▸ Selection
○ ○ ○ ○ ○ ○ ○

Setting up local Bookkeeping Databases
This page describes the procedure for installing a
MySQL database and setting up a local copy of the
BaBar bookkeeping databases and, if needed, a skimming database.
It replaces this old
documentation.
Summary
- Install the MySQL server
- Create the BaBar databases
- Install MySQL client software
- Setup database connection information
- Import the bookkeeping release
- Load the database schema
- Load the bookkeeping information
- Keeping the local database up-to-date
- Ongoing maintenance
The local bookkeeping databases can be used to manage
the import of BaBar data to your site.
The skimming database can be used to
control production skimming.
The MySQL server can run on any machine network-accessible to the
user login machines (where people run BbkDatasetTcl etc). If you want
your database accessible from other sites (eg. SLAC), which is often
convenient, then the server should be outside your site's firewall or
else the MySQL port (3306) should be open (it is also possible to route
requests via a proxy, but that is not described here). Access to the
MySQL server is not needed from the batch worker nodes.

○ ○ ○ ○ ○ ○ ○

▸ Data rows

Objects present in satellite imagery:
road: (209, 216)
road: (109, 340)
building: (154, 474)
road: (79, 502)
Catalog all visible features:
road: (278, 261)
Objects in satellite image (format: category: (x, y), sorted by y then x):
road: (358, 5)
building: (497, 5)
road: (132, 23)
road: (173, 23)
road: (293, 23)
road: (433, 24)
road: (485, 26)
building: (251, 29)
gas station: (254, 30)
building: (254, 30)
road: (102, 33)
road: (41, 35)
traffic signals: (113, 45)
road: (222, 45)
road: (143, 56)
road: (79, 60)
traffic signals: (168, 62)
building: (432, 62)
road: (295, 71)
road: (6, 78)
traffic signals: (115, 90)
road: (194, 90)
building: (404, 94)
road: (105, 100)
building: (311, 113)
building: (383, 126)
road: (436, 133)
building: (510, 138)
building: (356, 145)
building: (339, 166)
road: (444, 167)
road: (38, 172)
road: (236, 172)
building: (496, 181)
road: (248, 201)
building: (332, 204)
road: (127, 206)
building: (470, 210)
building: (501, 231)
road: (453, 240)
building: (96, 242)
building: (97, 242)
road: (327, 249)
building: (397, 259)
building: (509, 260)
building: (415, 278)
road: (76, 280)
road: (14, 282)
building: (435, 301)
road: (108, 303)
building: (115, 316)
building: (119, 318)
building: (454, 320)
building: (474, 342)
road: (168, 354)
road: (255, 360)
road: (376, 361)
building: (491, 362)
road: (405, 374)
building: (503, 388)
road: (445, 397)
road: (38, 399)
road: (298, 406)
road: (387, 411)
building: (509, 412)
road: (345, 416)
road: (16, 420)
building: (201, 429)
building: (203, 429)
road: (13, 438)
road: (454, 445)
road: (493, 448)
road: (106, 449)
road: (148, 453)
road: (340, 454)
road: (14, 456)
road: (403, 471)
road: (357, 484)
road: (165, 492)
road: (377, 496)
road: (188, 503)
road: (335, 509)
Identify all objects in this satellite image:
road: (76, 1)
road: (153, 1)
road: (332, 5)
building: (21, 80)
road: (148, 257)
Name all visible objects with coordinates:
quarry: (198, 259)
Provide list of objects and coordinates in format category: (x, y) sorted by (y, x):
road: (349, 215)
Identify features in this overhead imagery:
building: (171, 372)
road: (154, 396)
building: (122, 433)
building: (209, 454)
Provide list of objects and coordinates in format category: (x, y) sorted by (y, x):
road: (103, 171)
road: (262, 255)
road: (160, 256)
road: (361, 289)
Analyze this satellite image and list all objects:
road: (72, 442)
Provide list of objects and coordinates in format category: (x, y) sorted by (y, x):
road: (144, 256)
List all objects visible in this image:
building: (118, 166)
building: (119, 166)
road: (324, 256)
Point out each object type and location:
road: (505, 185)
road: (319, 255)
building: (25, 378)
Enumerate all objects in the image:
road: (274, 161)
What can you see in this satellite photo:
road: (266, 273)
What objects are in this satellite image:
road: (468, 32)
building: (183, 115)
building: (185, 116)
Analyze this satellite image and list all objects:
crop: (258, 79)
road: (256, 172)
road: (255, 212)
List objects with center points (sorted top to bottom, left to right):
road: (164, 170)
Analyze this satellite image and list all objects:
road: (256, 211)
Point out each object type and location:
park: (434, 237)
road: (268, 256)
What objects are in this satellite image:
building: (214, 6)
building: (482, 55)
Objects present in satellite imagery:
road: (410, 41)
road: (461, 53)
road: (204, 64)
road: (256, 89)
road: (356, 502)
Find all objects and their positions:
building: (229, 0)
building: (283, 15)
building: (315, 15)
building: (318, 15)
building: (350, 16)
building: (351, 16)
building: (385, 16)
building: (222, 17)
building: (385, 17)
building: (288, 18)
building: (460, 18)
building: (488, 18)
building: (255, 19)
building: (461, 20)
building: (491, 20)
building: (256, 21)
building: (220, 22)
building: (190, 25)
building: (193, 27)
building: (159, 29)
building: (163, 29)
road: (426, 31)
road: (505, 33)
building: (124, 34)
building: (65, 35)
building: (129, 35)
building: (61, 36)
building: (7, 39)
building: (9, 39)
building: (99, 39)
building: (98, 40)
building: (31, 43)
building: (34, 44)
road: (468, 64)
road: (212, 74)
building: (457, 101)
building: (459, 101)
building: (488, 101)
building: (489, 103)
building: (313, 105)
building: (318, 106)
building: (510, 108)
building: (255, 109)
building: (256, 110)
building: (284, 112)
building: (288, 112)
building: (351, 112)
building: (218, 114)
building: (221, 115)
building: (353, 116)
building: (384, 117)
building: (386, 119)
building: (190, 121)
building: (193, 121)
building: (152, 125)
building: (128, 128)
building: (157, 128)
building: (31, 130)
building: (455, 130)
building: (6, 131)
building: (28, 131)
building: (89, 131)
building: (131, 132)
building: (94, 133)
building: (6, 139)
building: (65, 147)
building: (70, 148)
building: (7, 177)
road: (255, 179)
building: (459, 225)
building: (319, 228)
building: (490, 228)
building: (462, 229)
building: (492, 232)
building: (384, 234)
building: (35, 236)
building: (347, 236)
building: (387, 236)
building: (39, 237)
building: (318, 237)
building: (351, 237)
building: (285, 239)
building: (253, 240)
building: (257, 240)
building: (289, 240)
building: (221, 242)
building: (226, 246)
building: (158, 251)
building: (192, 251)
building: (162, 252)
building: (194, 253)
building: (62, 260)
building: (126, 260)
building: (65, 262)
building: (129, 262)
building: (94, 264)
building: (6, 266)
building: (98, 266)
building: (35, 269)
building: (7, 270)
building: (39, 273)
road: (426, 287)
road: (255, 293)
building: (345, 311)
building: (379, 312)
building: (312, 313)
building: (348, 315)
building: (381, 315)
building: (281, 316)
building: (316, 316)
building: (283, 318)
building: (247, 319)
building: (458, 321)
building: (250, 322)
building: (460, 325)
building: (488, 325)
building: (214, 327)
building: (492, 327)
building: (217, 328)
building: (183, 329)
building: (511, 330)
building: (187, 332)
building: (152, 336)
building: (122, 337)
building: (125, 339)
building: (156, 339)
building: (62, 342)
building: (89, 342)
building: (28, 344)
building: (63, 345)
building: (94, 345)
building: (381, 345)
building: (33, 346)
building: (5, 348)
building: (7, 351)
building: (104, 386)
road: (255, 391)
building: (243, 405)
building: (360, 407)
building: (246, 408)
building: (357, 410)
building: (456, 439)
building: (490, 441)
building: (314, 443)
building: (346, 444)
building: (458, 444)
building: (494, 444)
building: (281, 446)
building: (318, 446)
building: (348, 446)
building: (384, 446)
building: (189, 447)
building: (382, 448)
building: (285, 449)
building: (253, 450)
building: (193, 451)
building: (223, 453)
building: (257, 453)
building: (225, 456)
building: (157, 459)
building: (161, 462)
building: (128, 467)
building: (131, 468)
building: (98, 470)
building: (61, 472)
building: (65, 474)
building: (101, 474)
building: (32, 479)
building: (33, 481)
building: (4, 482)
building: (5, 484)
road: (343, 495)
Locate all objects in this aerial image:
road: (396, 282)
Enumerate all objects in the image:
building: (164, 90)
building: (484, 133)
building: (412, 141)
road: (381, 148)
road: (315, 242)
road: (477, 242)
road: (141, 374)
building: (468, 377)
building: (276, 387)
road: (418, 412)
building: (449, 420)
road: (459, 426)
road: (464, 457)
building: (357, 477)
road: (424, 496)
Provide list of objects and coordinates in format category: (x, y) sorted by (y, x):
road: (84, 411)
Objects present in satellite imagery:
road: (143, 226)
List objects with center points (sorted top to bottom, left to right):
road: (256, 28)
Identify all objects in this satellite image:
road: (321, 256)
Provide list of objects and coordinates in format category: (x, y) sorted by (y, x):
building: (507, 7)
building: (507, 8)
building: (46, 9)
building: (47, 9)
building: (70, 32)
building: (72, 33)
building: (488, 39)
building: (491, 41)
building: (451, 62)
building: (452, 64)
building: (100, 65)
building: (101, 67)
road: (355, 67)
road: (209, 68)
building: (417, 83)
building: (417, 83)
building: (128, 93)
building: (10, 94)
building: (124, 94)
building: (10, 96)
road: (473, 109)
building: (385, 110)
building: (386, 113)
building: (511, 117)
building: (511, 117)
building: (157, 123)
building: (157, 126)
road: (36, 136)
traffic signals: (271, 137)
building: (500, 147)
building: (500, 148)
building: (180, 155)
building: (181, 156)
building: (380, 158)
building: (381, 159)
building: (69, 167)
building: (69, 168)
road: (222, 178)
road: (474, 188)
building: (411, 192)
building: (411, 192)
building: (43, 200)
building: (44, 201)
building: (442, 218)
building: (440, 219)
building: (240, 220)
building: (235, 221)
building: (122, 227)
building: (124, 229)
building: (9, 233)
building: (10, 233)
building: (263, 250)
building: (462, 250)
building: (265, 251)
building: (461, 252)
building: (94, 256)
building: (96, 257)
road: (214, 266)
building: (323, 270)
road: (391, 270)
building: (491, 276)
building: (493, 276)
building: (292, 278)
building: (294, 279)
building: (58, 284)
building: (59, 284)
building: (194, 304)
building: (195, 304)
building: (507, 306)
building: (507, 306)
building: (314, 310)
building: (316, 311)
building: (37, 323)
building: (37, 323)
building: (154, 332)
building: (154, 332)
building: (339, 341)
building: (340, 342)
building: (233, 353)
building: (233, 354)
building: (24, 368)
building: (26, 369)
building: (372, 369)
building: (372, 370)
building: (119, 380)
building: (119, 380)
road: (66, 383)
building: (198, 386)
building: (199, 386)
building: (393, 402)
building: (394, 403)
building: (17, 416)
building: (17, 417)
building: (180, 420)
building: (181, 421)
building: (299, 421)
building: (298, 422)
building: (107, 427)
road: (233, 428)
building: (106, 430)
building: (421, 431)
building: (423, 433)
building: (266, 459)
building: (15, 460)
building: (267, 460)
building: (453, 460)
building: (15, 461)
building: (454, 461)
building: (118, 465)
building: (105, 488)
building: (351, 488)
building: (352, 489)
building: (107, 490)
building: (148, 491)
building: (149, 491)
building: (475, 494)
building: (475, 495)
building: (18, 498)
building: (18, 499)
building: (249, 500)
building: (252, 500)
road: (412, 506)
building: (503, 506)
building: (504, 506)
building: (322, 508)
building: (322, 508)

○ ○ ○ ○ ○ ○ ○

▸ Objectives
a) Reproduce the stretch of the bookkeeping setup page from "Setting up local" through "documentation.".
b) If the MySQL server stays behind the site's firewall, which port does the bookkeeping setup page say should be open so other sites can reach the database?
The material placed after the bookkeeping setup page is separate from it.

▸ The solutions
a)
Setting up local Bookkeeping Databases
This page describes the procedure for installing a
MySQL database and setting up a local copy of the
BaBar bookkeeping databases and, if needed, a skimming database.
It replaces this old
documentation.

b) Port 3306, the MySQL port.